Assessment of cerebral hemodynamics is a crucial issue in modern medicine, as proper brain perfusion is essential for its function. Even short-term disruptions in blood flow can have serious health implications, such as brain hypoxia. Monitoring cerebral hemodynamics is particularly important in conditions such as stroke and hydrocephalus, as well as following traumatic brain injuries.

There are many methods for assessing cerebral hemodynamics, but most have significant drawbacks, including invasiveness, the use of contrast agents, the inability to provide continuous monitoring, difficulties in applying the technique across all population groups, high costs, or limited availability. Cerebral blood flow velocity (CBFV), measured using transcranial Doppler ultrasound (TCD), and total hemoglobin concentration (tHb), measured using near-infrared spectroscopy (NIRS), are free from these limitations. Both methods allow for continuous, non-invasive measurement, can be used on individuals of all ages and health conditions, in any location, and rely on relatively inexpensive equipment. For this reason, it is important to determine whether combining these two methods is sufficient to obtain reliable information about cerebral hemodynamics. This could enable faster and more accurate diagnostics of intracranial pathologies.
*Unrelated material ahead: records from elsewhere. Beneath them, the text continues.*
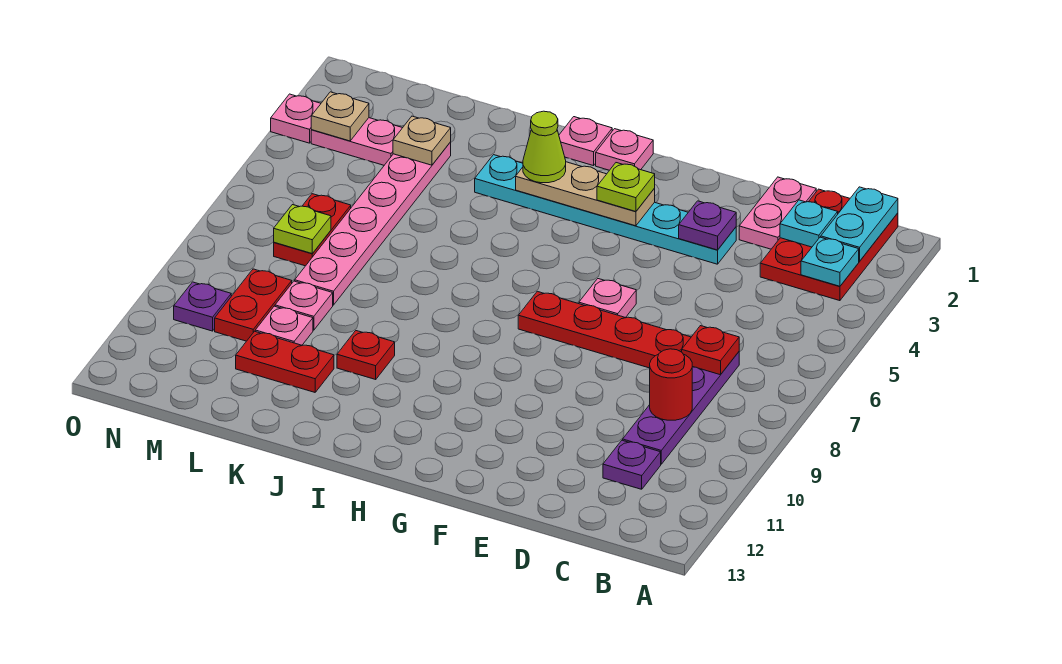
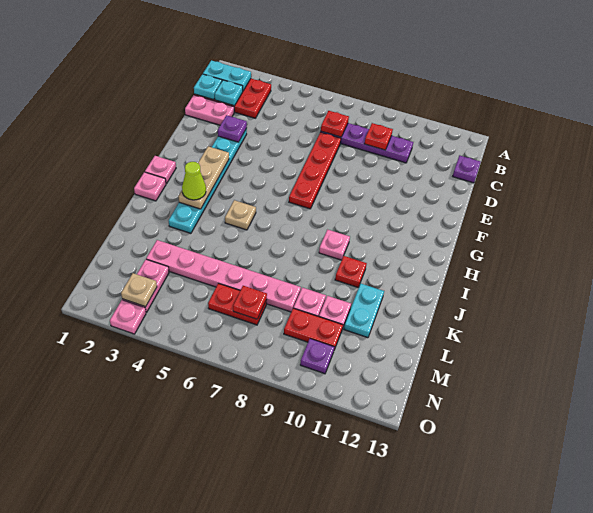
cyan plate B3 level 2 -> cyan plate C1 level 2
red round brick C9 level 2 -> red plate C9 level 2
purple plate C11 level 1 -> purple plate C13 level 1
pink plate F6 level 1 -> pink plate I9 level 1
lime plate G3 level 3 -> none
red plate K11:L11 level 1 -> cyan plate K11:L11 level 1
tan plate L3 level 2 -> tan plate I5 level 1
lime plate M7 level 2 -> red plate M7 level 2

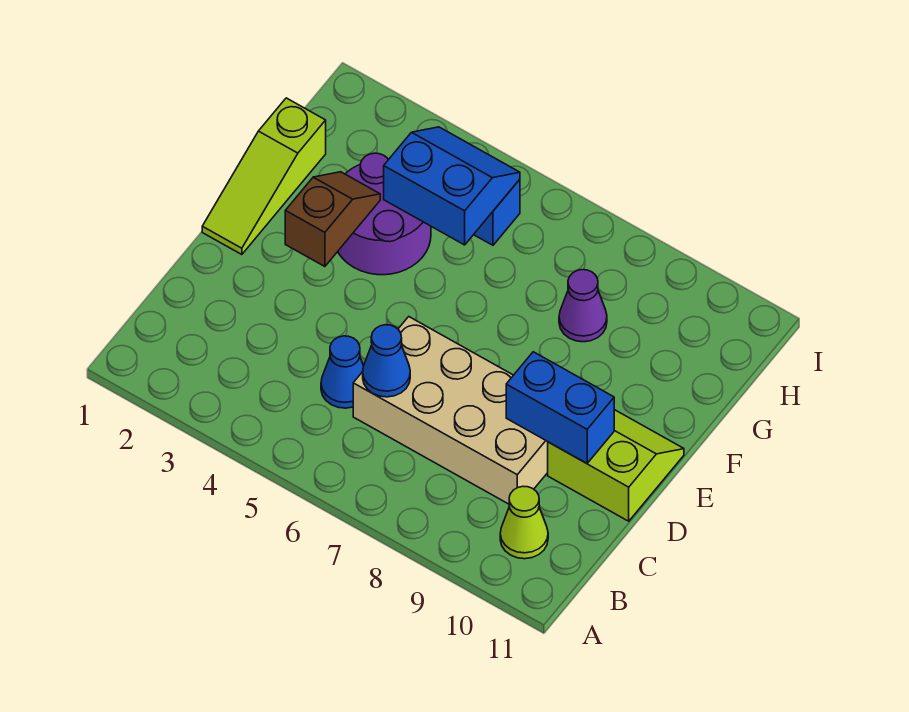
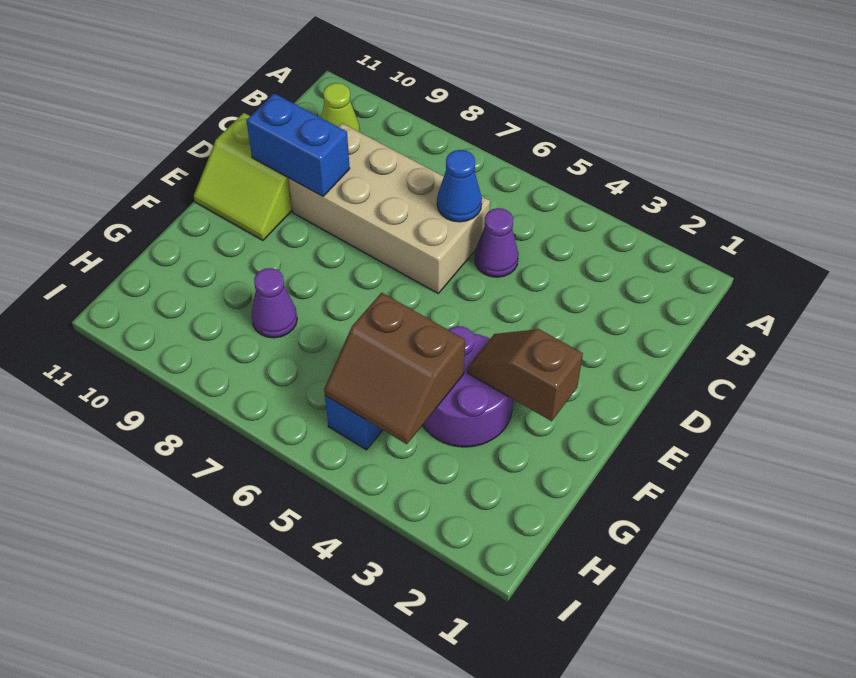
blue cone C5 level 1 -> purple cone C5 level 1
lime slope E1:G1 level 1 top G -> none
brown slope E3:F3 level 2 top E -> brown slope F2:F3 level 2 top 2
blue slope G4:H5 level 2 top G -> brown slope G4:H5 level 2 top G

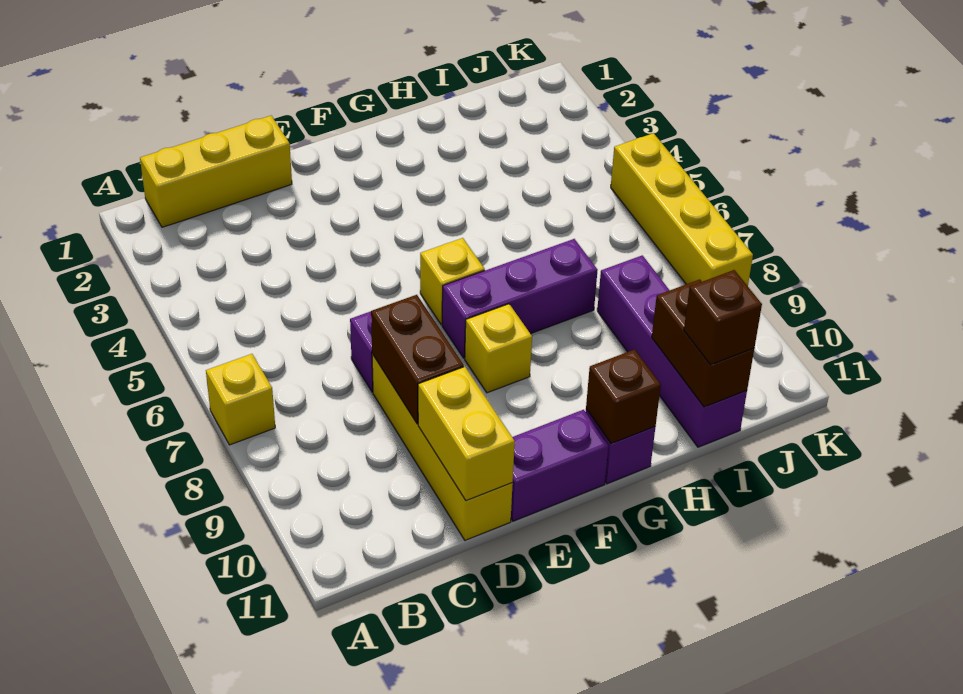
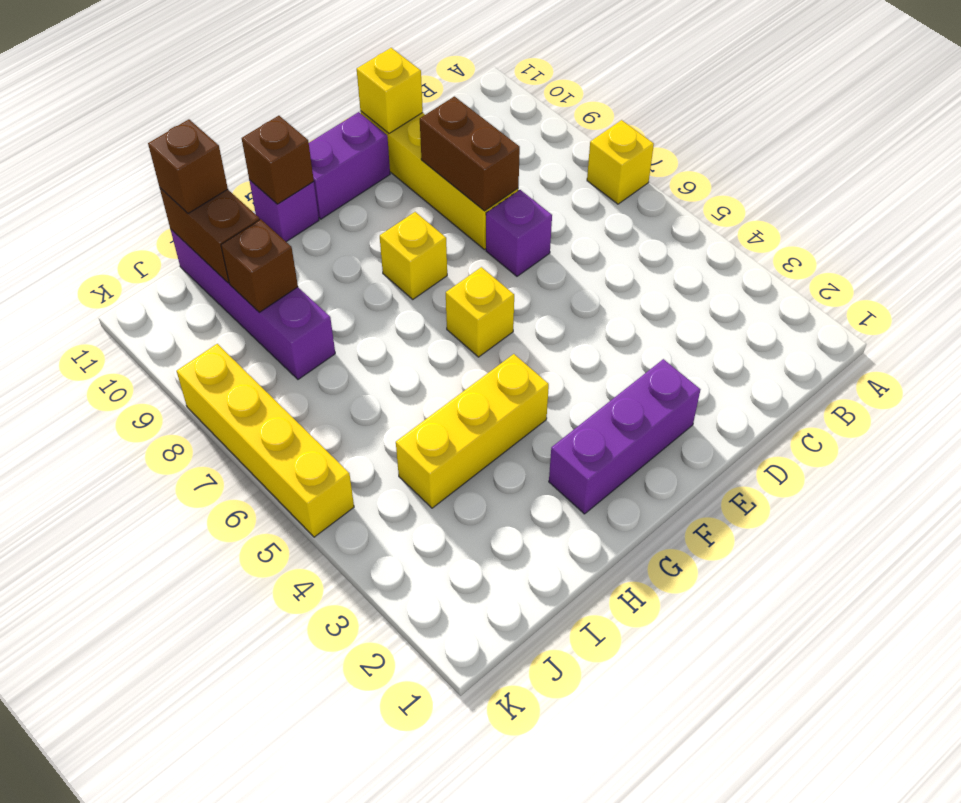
yellow brick B1:D1 level 1 -> yellow brick G4:I4 level 1
yellow brick D10:D11 level 2 -> yellow brick D11 level 2
purple brick F7:H7 level 1 -> purple brick E2:G2 level 1
none -> brown brick I9 level 2

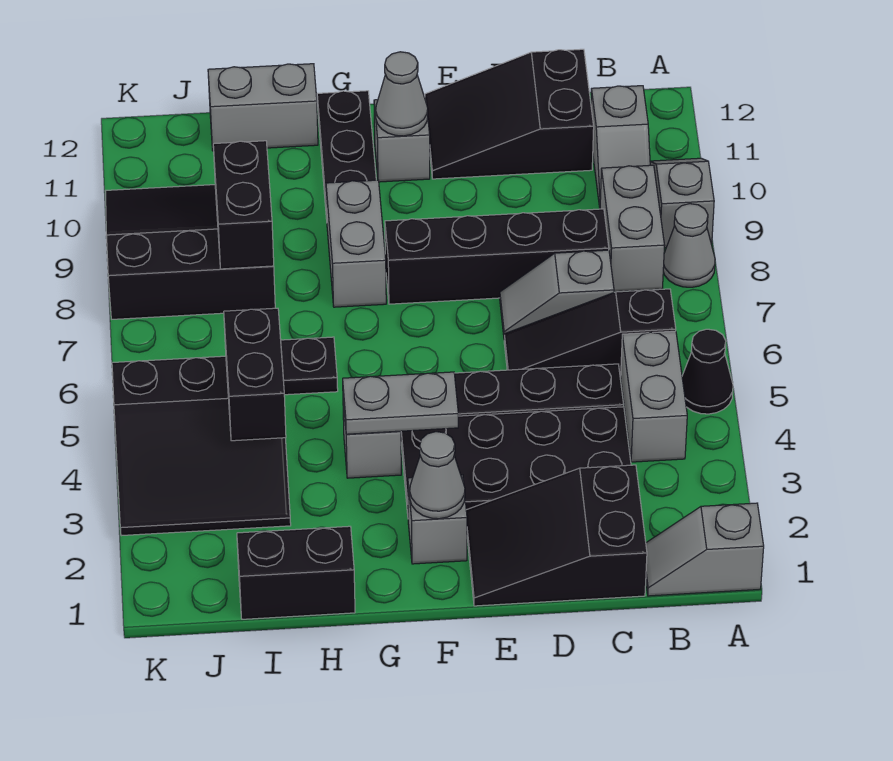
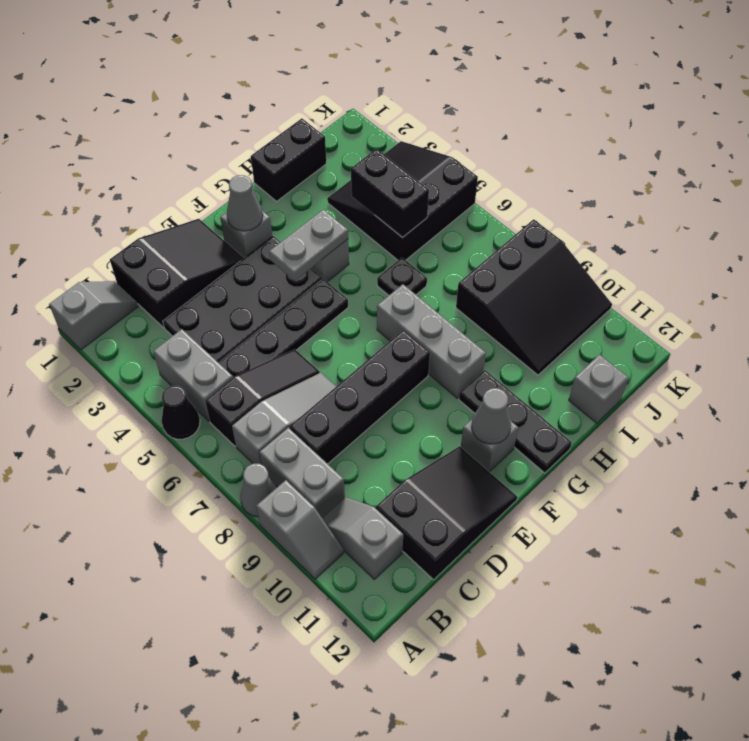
grey slope C7:D7 level 1 top C -> grey slope B7:D7 level 1 top B
grey brick G8:G9 level 1 -> grey brick G7:G9 level 1
grey brick H12:I12 level 1 -> grey brick I12 level 1
black brick I8:I9 level 2 -> none

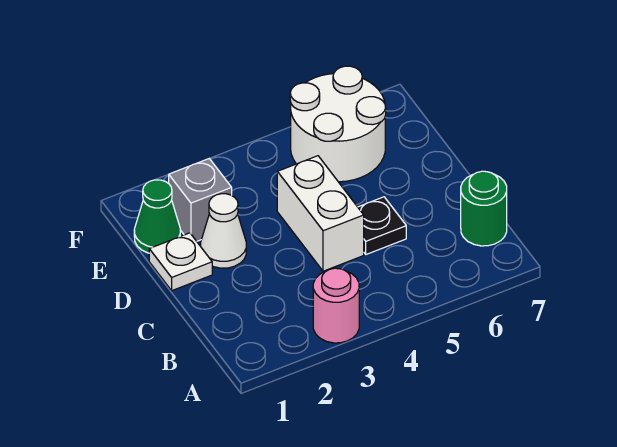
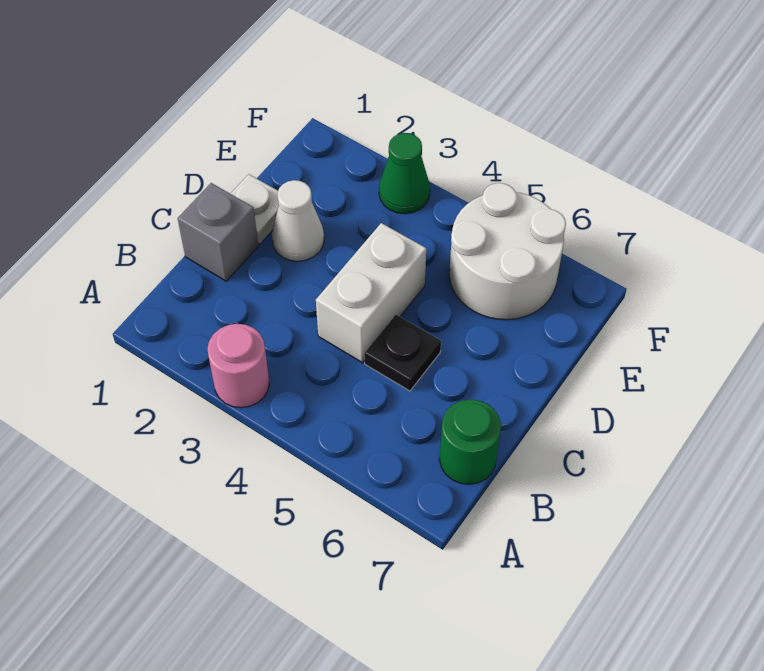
green cone E1 level 1 -> green cone F3 level 1
grey brick E2 level 1 -> grey brick C1 level 1

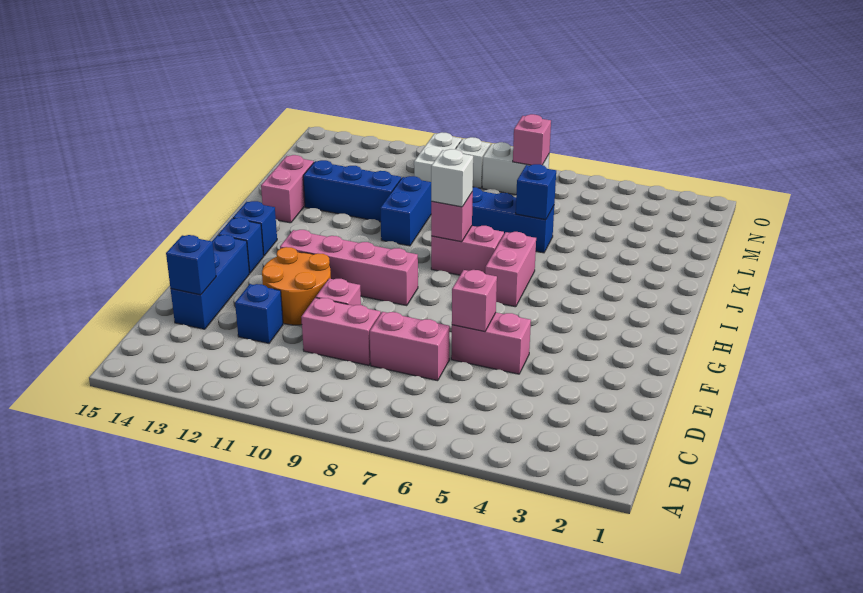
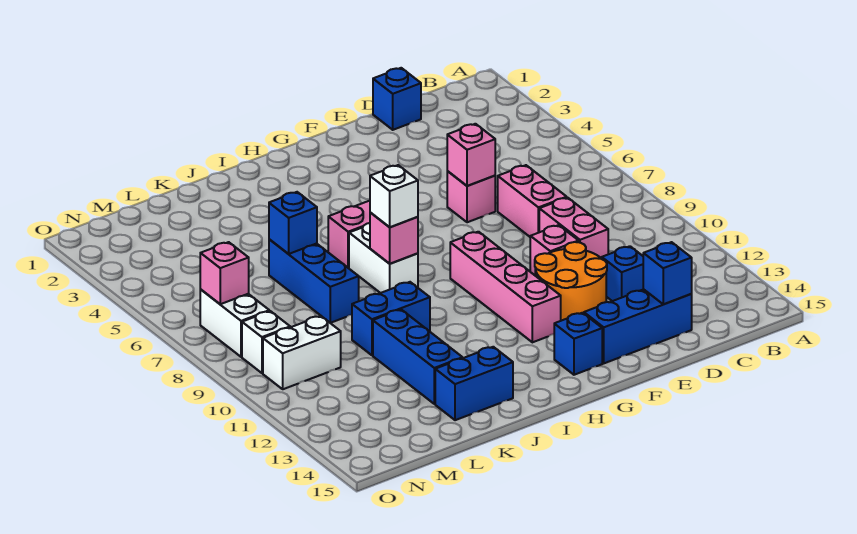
pink brick E5:E6 level 1 -> pink brick E6 level 1
blue brick H14 level 1 -> blue brick D1 level 1
pink brick I7:I8 level 1 -> white brick I7:I8 level 1
pink brick J14:K14 level 1 -> blue brick J14:K14 level 1

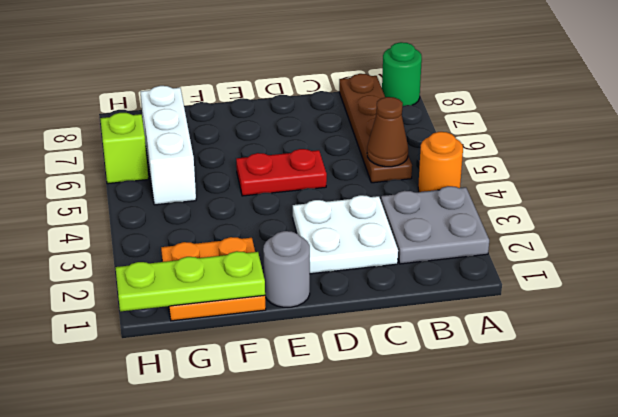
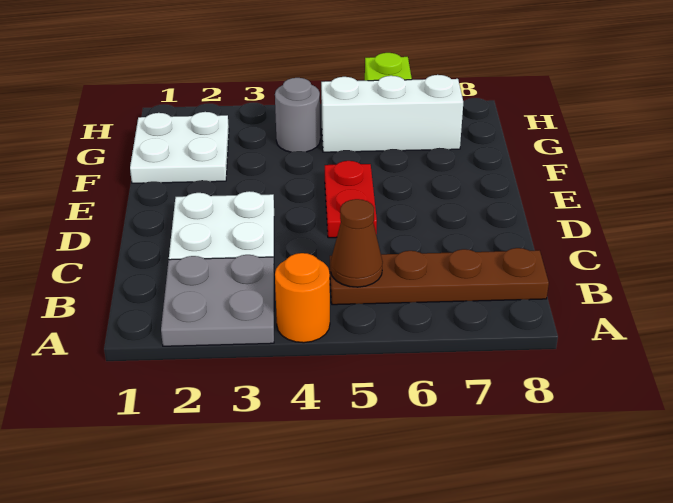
green round brick A8 level 1 -> none
grey round brick E1 level 1 -> grey round brick G4 level 1
orange plate F1:G2 level 1 -> white plate F1:G2 level 1
lime plate F1:H1 level 2 -> none

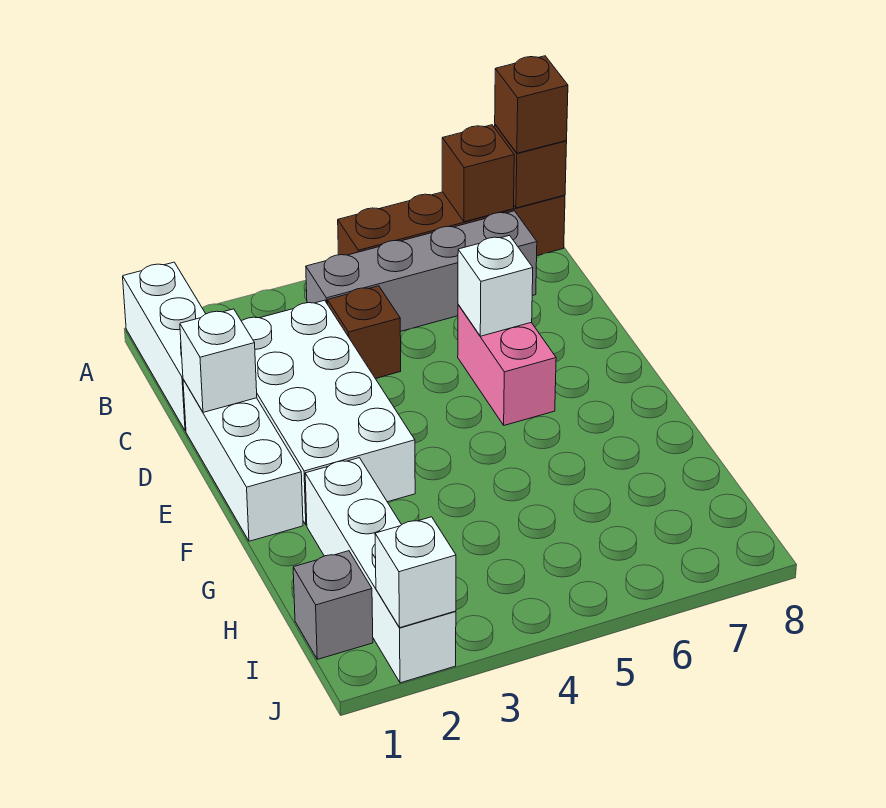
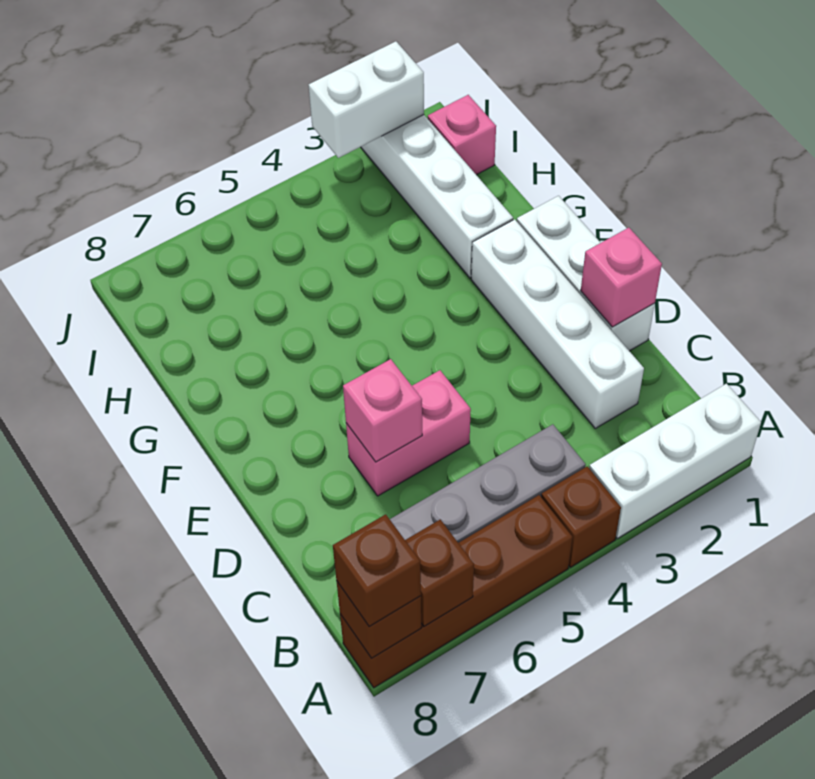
white brick A1:C1 level 1 -> white brick A1:A3 level 1
white brick C2:F3 level 1 -> white brick C2:F2 level 1
brown brick C4 level 1 -> brown brick A4 level 1
white brick D1 level 2 -> pink brick D1 level 2
pink brick D6:E6 level 1 -> pink brick D5:D6 level 1
white brick D6 level 2 -> pink brick D6 level 2
grey brick I1 level 1 -> pink brick I1 level 1
white brick J2 level 2 -> white brick J2:J3 level 2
The aim of this research project is to investigate the relationship between signals carrying information about blood flow dynamics in large and small cerebral vessels. The proposed study involves using NIRS data alongside CBFV signals. These analyses aim to develop a non-invasive method for assessing cerebral hemodynamics in both healthy and pathological conditions. Specifically, the study will examine the relationship between signal morphology and patient characteristics such as age, sex, and clinical condition, as well as the time delays between signals related to micro- and macrocirculation in the brain, which may also correlate with health status. This approach could provide additional insights into cerebral circulation and potentially aid in the treatment of patients with intracranial pathologies.

The research includes creating a database based on non-invasive cerebral hemodynamic measurements in healthy individuals of different ages, as well as a similar dataset from patients with medical conditions. In line with current trends, the analysis focuses on examining rapid changes in CBFV and tHb, which are related to heart activity, to fully utilize the information carried by these signals.